## [WHAT TO DO]
Only the text of the entries below should be returned, exactly as given, without pictures.

## [MATERIAL FOR THIS TASK]
Segment Open
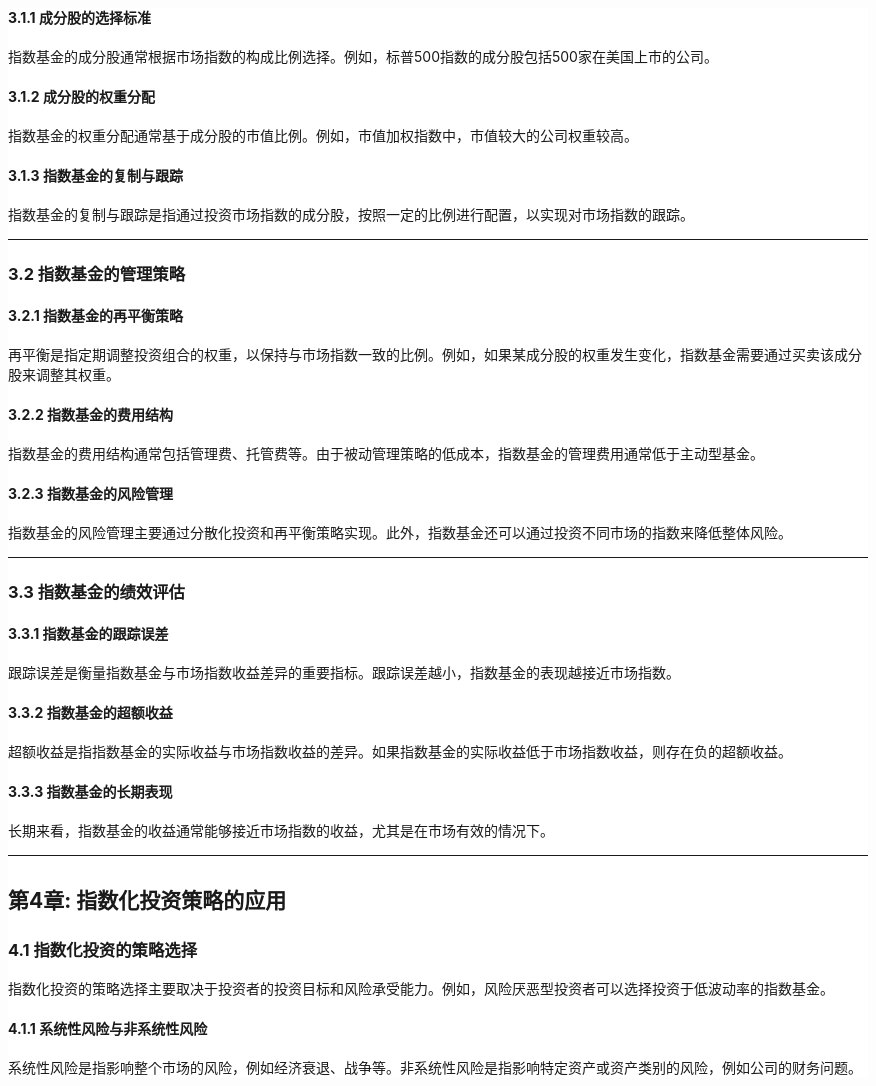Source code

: #### 3.1.1 成分股的选择标准

指数基金的成分股通常根据市场指数的构成比例选择。例如，标普500指数的成分股包括500家在美国上市的公司。

#### 3.1.2 成分股的权重分配

指数基金的权重分配通常基于成分股的市值比例。例如，市值加权指数中，市值较大的公司权重较高。

#### 3.1.3 指数基金的复制与跟踪

指数基金的复制与跟踪是指通过投资市场指数的成分股，按照一定的比例进行配置，以实现对市场指数的跟踪。

---

### 3.2 指数基金的管理策略

#### 3.2.1 指数基金的再平衡策略

再平衡是指定期调整投资组合的权重，以保持与市场指数一致的比例。例如，如果某成分股的权重发生变化，指数基金需要通过买卖该成分股来调整其权重。

#### 3.2.2 指数基金的费用结构

指数基金的费用结构通常包括管理费、托管费等。由于被动管理策略的低成本，指数基金的管理费用通常低于主动型基金。

#### 3.2.3 指数基金的风险管理

指数基金的风险管理主要通过分散化投资和再平衡策略实现。此外，指数基金还可以通过投资不同市场的指数来降低整体风险。

---

### 3.3 指数基金的绩效评估

#### 3.3.1 指数基金的跟踪误差

跟踪误差是衡量指数基金与市场指数收益差异的重要指标。跟踪误差越小，指数基金的表现越接近市场指数。

#### 3.3.2 指数基金的超额收益

超额收益是指指数基金的实际收益与市场指数收益的差异。如果指数基金的实际收益低于市场指数收益，则存在负的超额收益。

#### 3.3.3 指数基金的长期表现

长期来看，指数基金的收益通常能够接近市场指数的收益，尤其是在市场有效的情况下。

---

## 第4章: 指数化投资策略的应用

### 4.1 指数化投资的策略选择

指数化投资的策略选择主要取决于投资者的投资目标和风险承受能力。例如，风险厌恶型投资者可以选择投资于低波动率的指数基金。

#### 4.1.1 系统性风险与非系统性风险

系统性风险是指影响整个市场的风险，例如经济衰退、战争等。非系统性风险是指影响特定资产或资产类别的风险，例如公司的财务问题。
Segment Closed
## [EXERCISE RESULT]
Source code

: #### 3.1.1 成分股的选择标准

指数基金的成分股通常根据市场指数的构成比例选择。例如，标普500指数的成分股包括500家在美国上市的公司。

#### 3.1.2 成分股的权重分配

指数基金的权重分配通常基于成分股的市值比例。例如，市值加权指数中，市值较大的公司权重较高。

#### 3.1.3 指数基金的复制与跟踪

指数基金的复制与跟踪是指通过投资市场指数的成分股，按照一定的比例进行配置，以实现对市场指数的跟踪。

---

### 3.2 指数基金的管理策略

#### 3.2.1 指数基金的再平衡策略

再平衡是指定期调整投资组合的权重，以保持与市场指数一致的比例。例如，如果某成分股的权重发生变化，指数基金需要通过买卖该成分股来调整其权重。

#### 3.2.2 指数基金的费用结构

指数基金的费用结构通常包括管理费、托管费等。由于被动管理策略的低成本，指数基金的管理费用通常低于主动型基金。

#### 3.2.3 指数基金的风险管理

指数基金的风险管理主要通过分散化投资和再平衡策略实现。此外，指数基金还可以通过投资不同市场的指数来降低整体风险。

---

### 3.3 指数基金的绩效评估

#### 3.3.1 指数基金的跟踪误差

跟踪误差是衡量指数基金与市场指数收益差异的重要指标。跟踪误差越小，指数基金的表现越接近市场指数。

#### 3.3.2 指数基金的超额收益

超额收益是指指数基金的实际收益与市场指数收益的差异。如果指数基金的实际收益低于市场指数收益，则存在负的超额收益。

#### 3.3.3 指数基金的长期表现

长期来看，指数基金的收益通常能够接近市场指数的收益，尤其是在市场有效的情况下。

---

## 第4章: 指数化投资策略的应用

### 4.1 指数化投资的策略选择

指数化投资的策略选择主要取决于投资者的投资目标和风险承受能力。例如，风险厌恶型投资者可以选择投资于低波动率的指数基金。

#### 4.1.1 系统性风险与非系统性风险

系统性风险是指影响整个市场的风险，例如经济衰退、战争等。非系统性风险是指影响特定资产或资产类别的风险，例如公司的财务问题。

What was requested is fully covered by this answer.